══ Given data

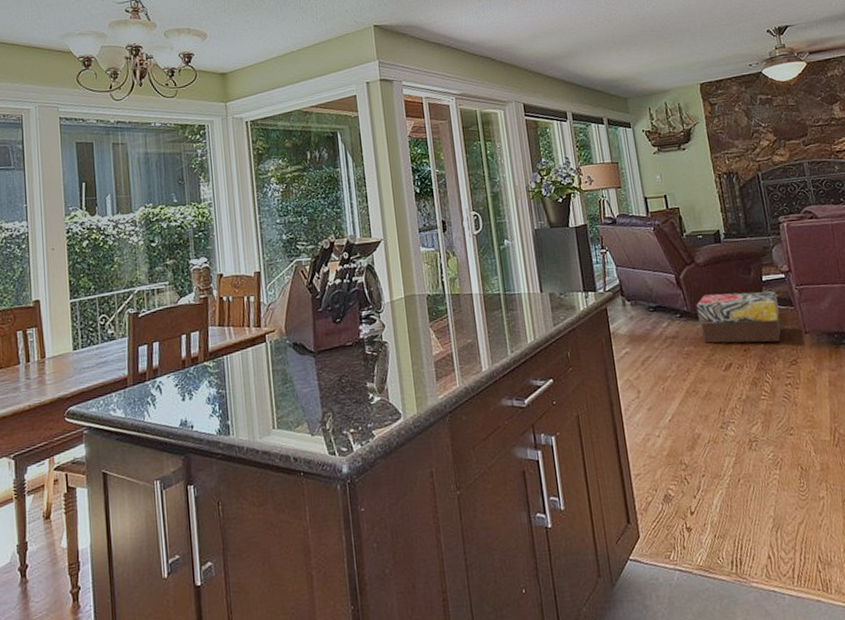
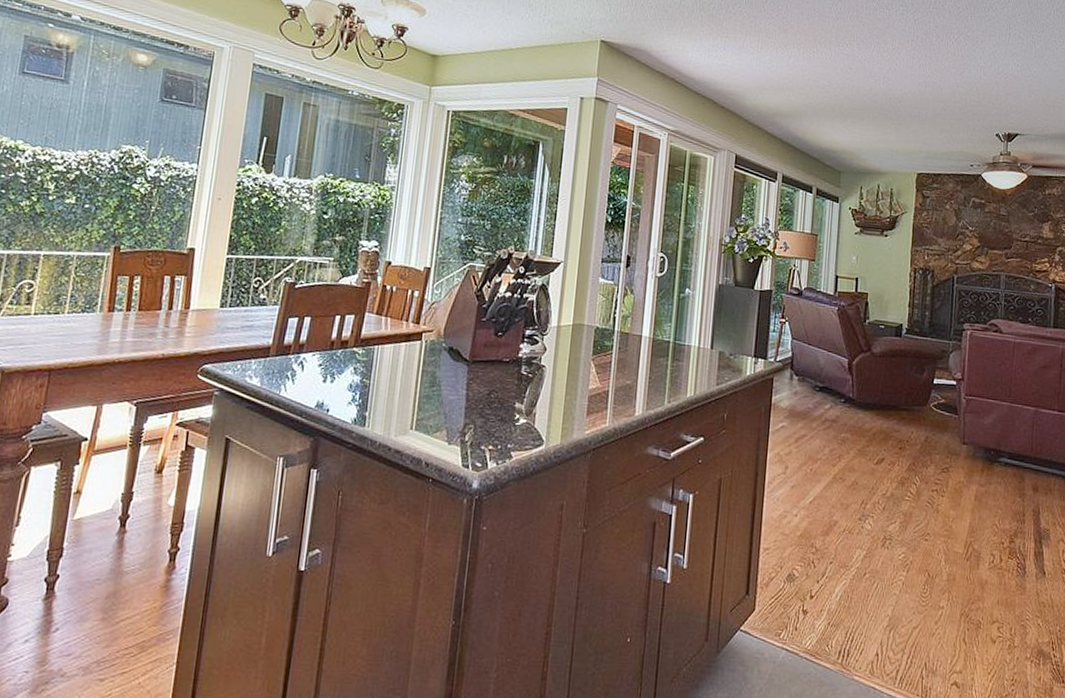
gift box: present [696,291,781,344] -> none [861,385,944,447]

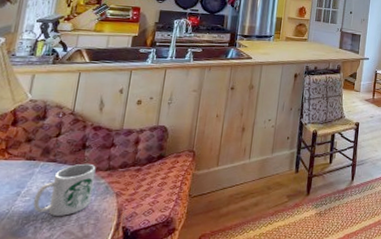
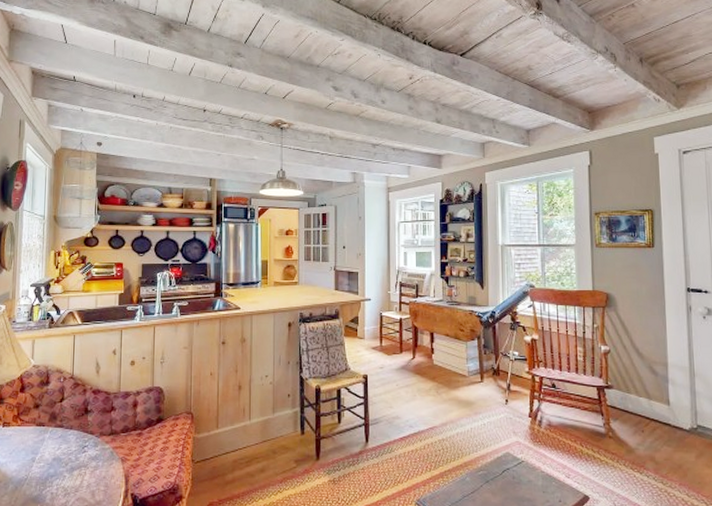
mug: present [33,163,96,216] -> none [47,428,100,482]

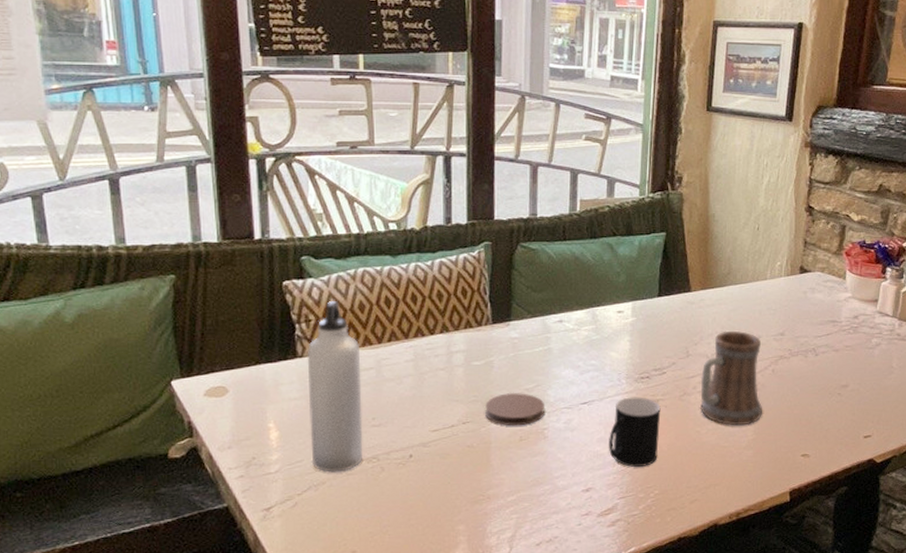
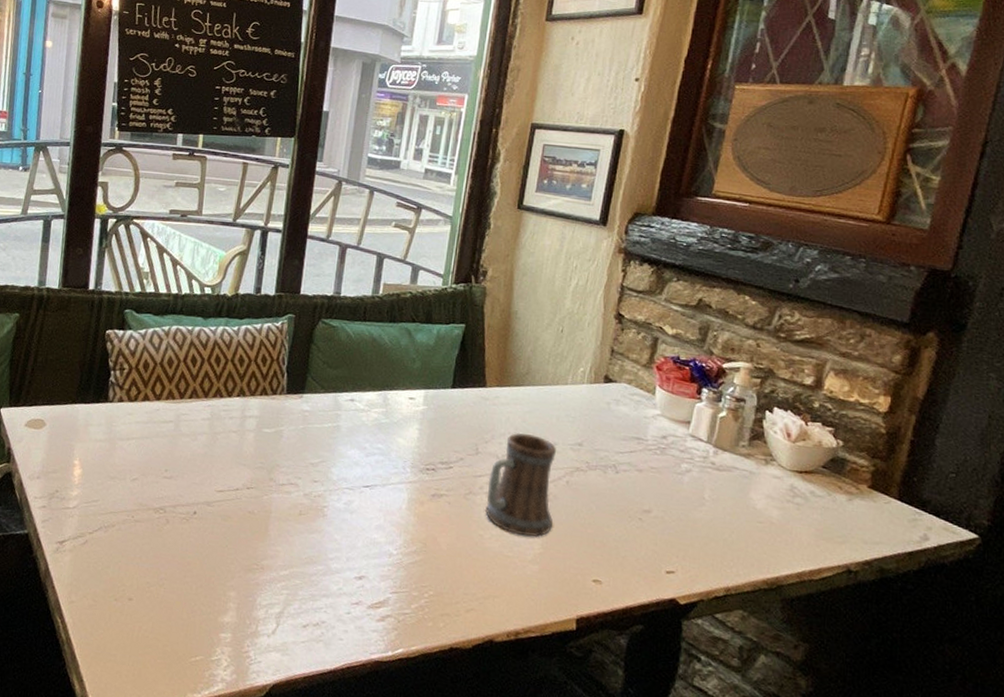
water bottle: present [307,301,363,473] -> none [105,353,164,518]
coaster: present [485,392,544,426] -> none [269,464,327,500]
cup: present [609,397,661,467] -> none [386,487,444,563]

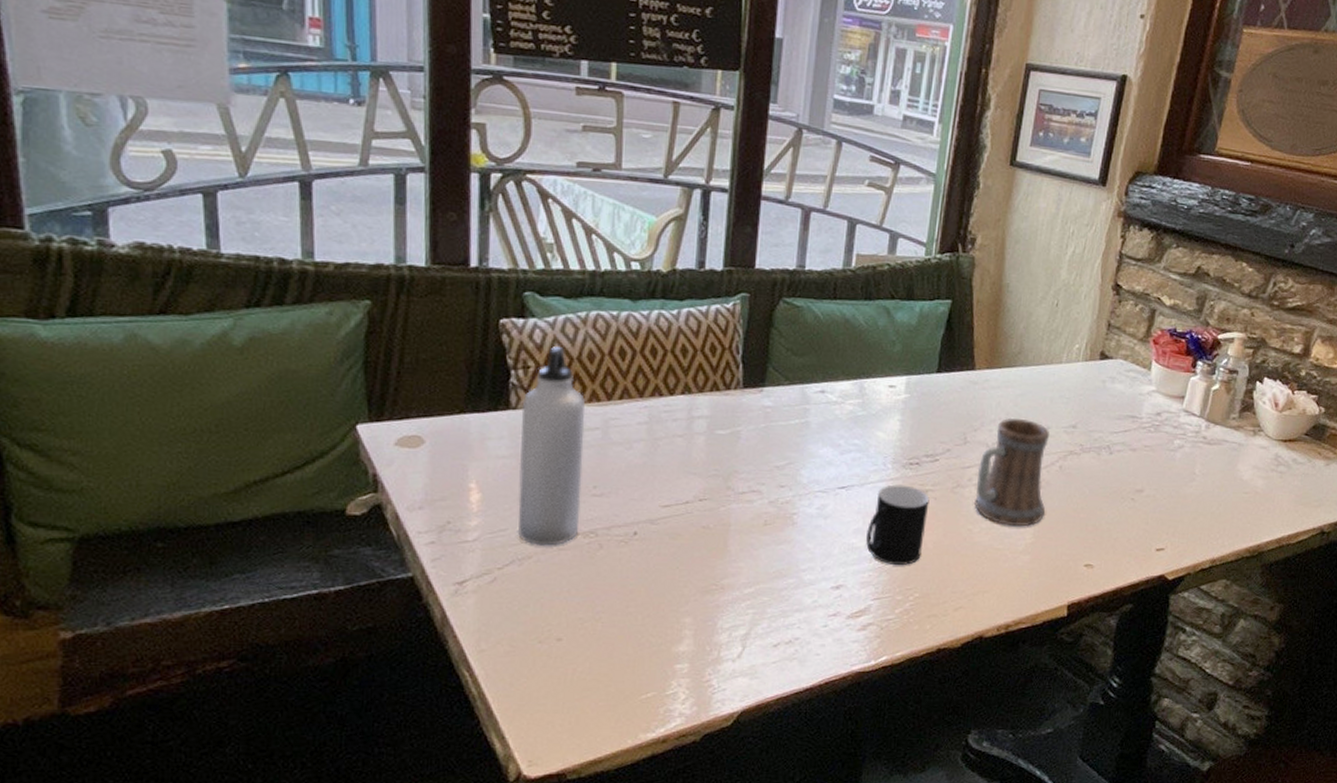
water bottle: none [105,353,164,518] -> present [517,347,586,546]
cup: none [386,487,444,563] -> present [866,484,930,565]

════

** Exercise aim **
Scan the records for lines with the string "water". Give the number of such lines and nothing else.

** Written answer **
2